Minority Mental Health Is Not a Minor Issue

As Campbell emphasized, mental illness is associated with unique concerns for minority groups. Research shows that stigma towards mental illness is especially high in minority communities, making it more difficult for individuals to talk about their concerns with family members and peers and discouraging them from seeking treatment. In Campbell’s own words, “People of color…feel the stigma more keenly. In a race-conscious society, some don't want to be perceived as having yet another deficit”. People from culturally diverse groups often face additional barriers to mental health care such as financial cost, accessibility of treatment and language difficulties.

Every person dealing with a mental health problem should have access to quality care. Every community should be aware of the importance of mental health, the sings of mental health conditions and where to find the support they need. This is why NMMHAM is an exceptional opportunity to spread the word about these issues, raise awareness and mobilize communities.

Let’s Celebrate!

During the month of July, to celebrate NMMHAM and honor Campbell’s legacy, NAMI State Organizations and Affiliates across the nation will be focusing on how we can better address the mental health needs of people from culturally diverse groups and increase awareness of minority mental health issues locally.

The celebration kicked off on June 26 with an exciting legislative event organized by NAMI California at the State Capitol building in Sacramento. Together with Assemblyman Sebastian Ridley-Thomas, NAMI California leaders presented a resolution proclaiming July as National Minority Mental Health Awareness Month state-wide. At the event, a variety of speakers testified to the importance of recognizing minority mental health, including Senator Jim Beall, who recently led efforts to enforce mental health parity in the state budget, and individuals from diverse backgrounds who shared their experiences dealing with mental illness.

Many additional exciting and creative events are planned for this month ranging from art shows and music festivals to educational presentations and forum discussions. We encourage you to join us in celebrating mental health awareness and diversity!  

Here are some suggestions for things that you can do to spread the word about the importance of minority mental health:

  • Share your unique story about how you or someone you love has been affected by mental illness to let others know that they are not alone.
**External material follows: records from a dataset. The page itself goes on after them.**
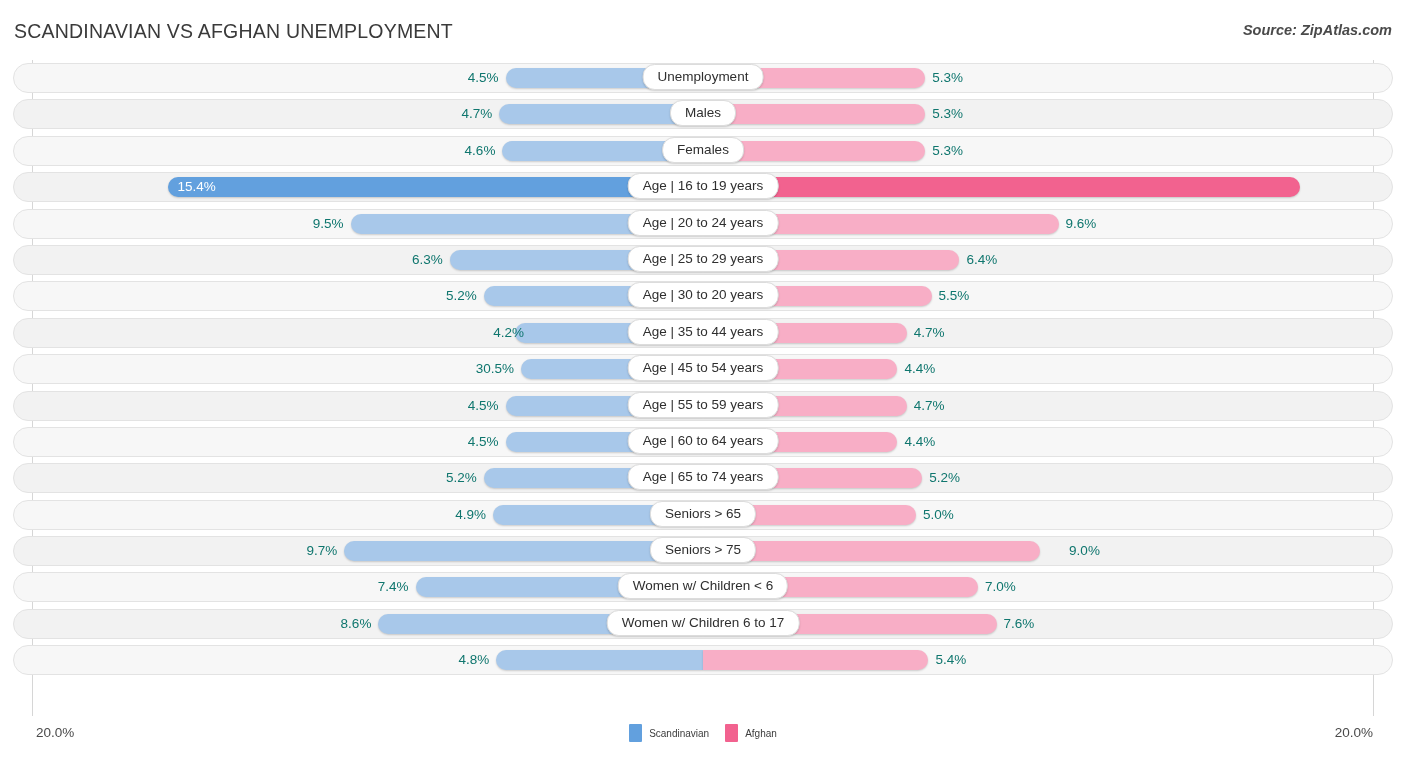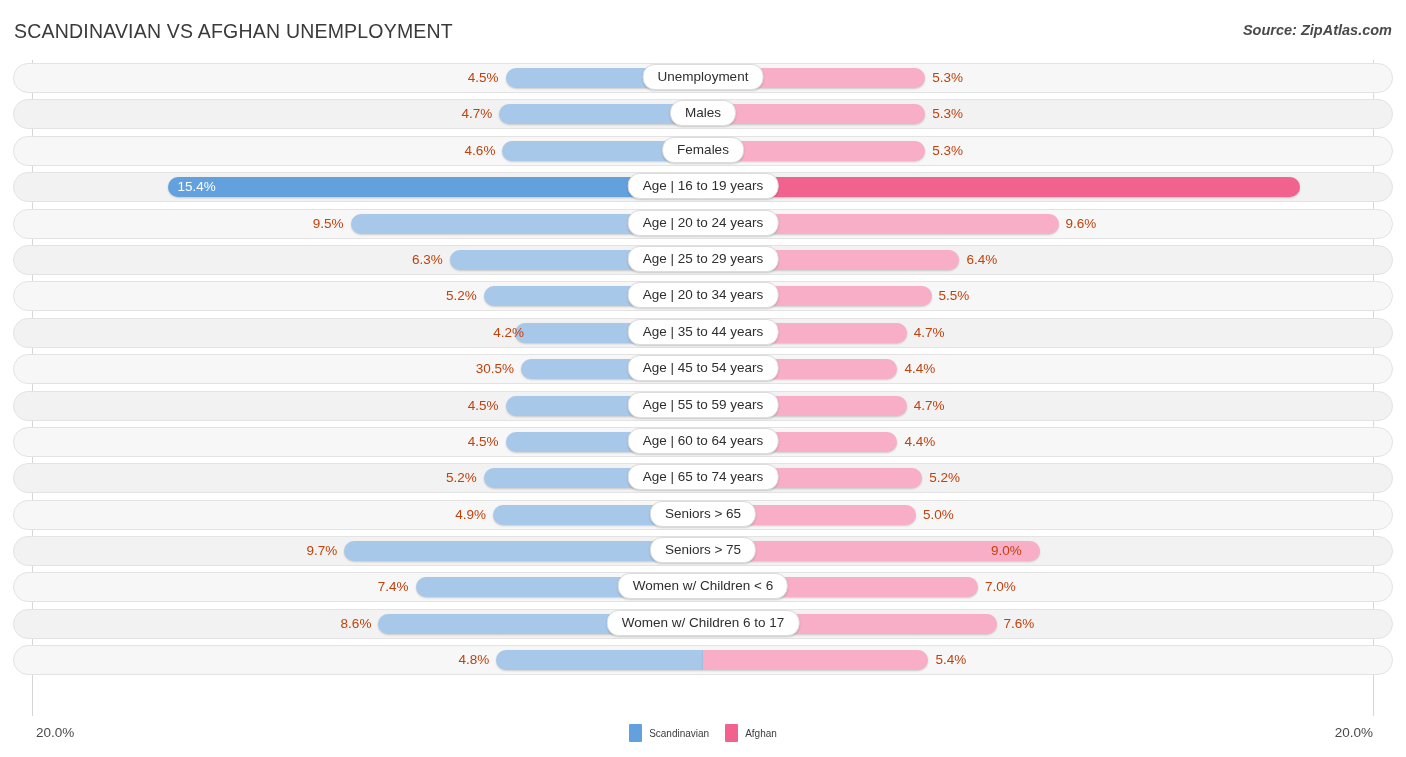--- a/index.html
+++ b/index.html
@@ -112,21 +112,21 @@
   .bar.left  { border-top-left-radius: 10px; border-bottom-left-radius: 10px; }
   .bar.right { border-top-right-radius: 10px; border-bottom-right-radius: 10px; }
 
   
   .val {
     position: absolute;
     top: 8px;
     height: 20px;
     line-height: 20px;
     font-size: 13.5px;
-    color: #c2410c;
+    color: #0f766e;
     white-space: nowrap;
   }
   .val.left  { text-align: right; }
   .val.right { text-align: left; }
   .val.inside {
     color: #ffffff;
   }
 
   
   .cat-pill {
@@ -250,21 +250,21 @@
         <div class="val left" style="left: 367.7px; width: 75px;">6.3%</div>
         <div class="val right" style="left: 966.4px; width: 75px;">6.4%</div>
         <div class="cat-pill">Age | 25 to 29 years</div>
       </div>
       <div class="row">
         <div class="row-track"></div>
         <div class="bar left" style="left: 483.8px; width: 219.2px;"></div>
         <div class="bar right" style="left: 703px; width: 228.5px;"></div>
         <div class="val left" style="left: 401.8px; width: 75px;">5.2%</div>
         <div class="val right" style="left: 938.5px; width: 75px;">5.5%</div>
-        <div class="cat-pill">Age | 20 to 34 years</div>
+        <div class="cat-pill">Age | 30 to 20 years</div>
       </div>
       <div class="row">
         <div class="row-track"></div>
         <div class="bar left" style="left: 514.8px; width: 188.2px;"></div>
         <div class="bar right" style="left: 703px; width: 203.7px;"></div>
         <div class="val left" style="left: 449px; width: 75px;">4.2%</div>
         <div class="val right" style="left: 913.7px; width: 75px;">4.7%</div>
         <div class="cat-pill">Age | 35 to 44 years</div>
       </div>
       <div class="row">
@@ -305,21 +305,21 @@
         <div class="bar right" style="left: 703px; width: 213px;"></div>
         <div class="val left" style="left: 411.1px; width: 75px;">4.9%</div>
         <div class="val right" style="left: 923px; width: 75px;">5.0%</div>
         <div class="cat-pill">Seniors &gt; 65</div>
       </div>
       <div class="row">
         <div class="row-track"></div>
         <div class="bar left" style="left: 344.3px; width: 358.7px;"></div>
         <div class="bar right" style="left: 703px; width: 337px;"></div>
         <div class="val left" style="left: 262.3px; width: 75px;">9.7%</div>
-        <div class="val right" style="left: 991px; width: 75px;">9.0%</div>
+        <div class="val right" style="left: 1047px; width: 75px; text-align: center;">9.0%</div>
         <div class="cat-pill">Seniors &gt; 75</div>
       </div>
       <div class="row">
         <div class="row-track"></div>
         <div class="bar left" style="left: 415.6px; width: 287.4px;"></div>
         <div class="bar right" style="left: 703px; width: 275px;"></div>
         <div class="val left" style="left: 333.6px; width: 75px;">7.4%</div>
         <div class="val right" style="left: 985px; width: 75px;">7.0%</div>
         <div class="cat-pill">Women w/ Children &lt; 6</div>
       </div>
We’ve put together some tips about including information about your community when sharing your story for NMMHAM. 
  • Participate in our July 10 NMMHAM Celebration webinar on bridging the gaps in access to culturally competent mental health care and support for minority communities.
  • Share information about NMMHAM on your social media profile. “Like” the NMMHAM page on Facebook and use the hashtag #MinorityMentalHealth to join the conversation on Twitter. 
  • Visit for more resources and ideas on how to get involved.

Mental illness affects people of all cultures, identities and backgrounds. Let’s promote awareness and encourage understanding this July. Let’s make a difference.